Rzecznik prasowy Urzędu Miasta w Piekarach Śląskich tłumaczy, że kierowcy, by wjechać na płytę, muszą przejechać przez pas zieleni, a także przez niskie słupki, co powinno odstraszać drifterów.
- Przez takich kierowców cierpi kostka brukowa, która nie jest dostosowana do takich manewrów - tłumaczy Wojciech Maćkowski.
Rzecznik dodaje, że kilka miesięcy temu przed budynkiem biblioteki miejskiej mężczyzna zniszczył szlaban wjazdowy, łamiąc go. Mieszkaniec sam przyznał się do winy i zobowiązał się do pokrycia kosztów naprawy. Jednak jak twierdzi Maćkowski, nagranie z monitoringu oraz media społecznościowe odegrały istotną rolę.
Do 6 tysięcy złotych kary
By skonfrontować się z nowym taryfikatorem mandatów, zadzwoniliśmy do rzecznika Komendy Miejskiej Policji. Sierż. szt. Łukasz Czepkowski wyjaśnia, że w zależności od klasyfikacji czynu kara maksymalna to aż sześć tysięcy złotych.

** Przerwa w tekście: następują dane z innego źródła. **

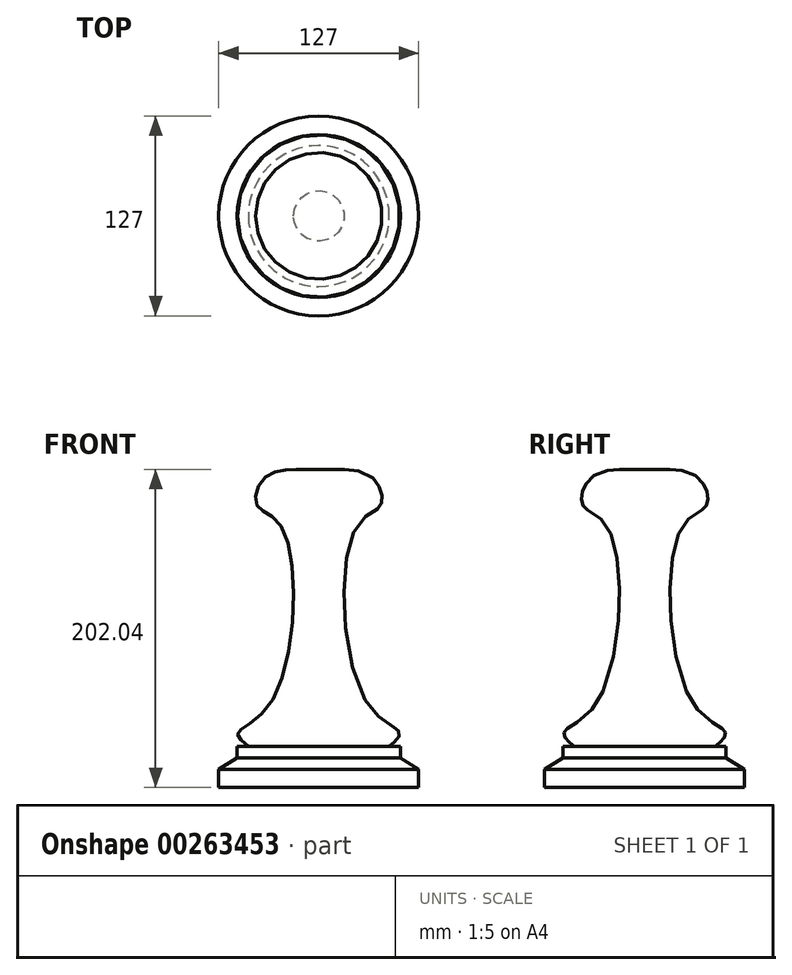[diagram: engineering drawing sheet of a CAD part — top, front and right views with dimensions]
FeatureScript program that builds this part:
annotation { "Feature Type Name" : "Feature", "Feature Type Description" : "" }
export const myFeature = defineFeature(function(context is Context, id is Id, definition is map)
    precondition{}
    {
        {
            var Q0;
            Q0=qCreatedBy(makeId("Front.planeOp"),FACE);
            var sketch = newSketch(context, id + "F0", { "sketchPlane" : qUnion([Q0])});
            skLineSegment(sketch, "E0", {"start": v(0, -126.22) * mm, "end": v(-63.5, -126.22) * mm});
            skLineSegment(sketch, "E1", {"start": v(-63.5, -126.22) * mm, "end": v(-63.5, -114.75) * mm});
            skLineSegment(sketch, "E2", {"start": v(-63.5, -114.75) * mm, "end": v(-51.78, -107.4) * mm});
            skLineSegment(sketch, "E3", {"start": v(-51.78, -107.4) * mm, "end": v(-51.78, -100.05) * mm});
            skLineSegment(sketch, "E4", {"start": v(-51.78, -100.05) * mm, "end": v(-44.75, -100.05) * mm});
            skFitSpline(sketch, "E5", {"points": [v(-44.75, -100.05) * mm, v(-51.46, -91.74) * mm, v(-30.36, -72.24) * mm, v(-23.65, 39.3) * mm, v(-39.31, 53.04) * mm, v(-34.52, 70.3) * mm, v(-15.02, 75.74) * mm, v(0, 75.74) * mm], "startDerivative": vector(-120.58, 98.24) * mm, "endDerivative": vector(131.93, -2.09) * mm});
            skLineSegment(sketch, "E6", {"start": v(0, 75.74) * mm, "end": v(0, -126.22) * mm});
            skSolve(sketch);
        }
        {
            var Q0;
            Q0 = qSketchRegion(id + "F0", true);
            var Q1;
            Q1=sQuery(id+"F0.wireOp",EDGE,"E6");
            revolve(context, id + "F1", {"entities" : qUnion([Q0]), "axis" : qUnion([Q1]), "revolveType" : RevolveType.FULL});
        }
    });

- Jeżeli kierowca stworzyłby zagrożenie dla innych osób to mandat wynosi 5 tys. zł. Natomiast jeśli kierowca jednym czynem naruszył więcej przepisów to przy zbiegu wykroczeń mandat może wynieść do 6 tys. zł. Jednak jeżeli sprawa trafi do sądu to może być to nawet 30 tys. zł - uzasadnia sierż. szt. Łukasz Czepkowski.
Jedynym wyjątkiem, w wyniku którego grzywna może zostać obniżona lub zniesiona, to przypadek, gdy kierowca sam zgłosi się na komisariat i zobowiąże się do pokrycia kosztów naprawy uszkodzonego mienia.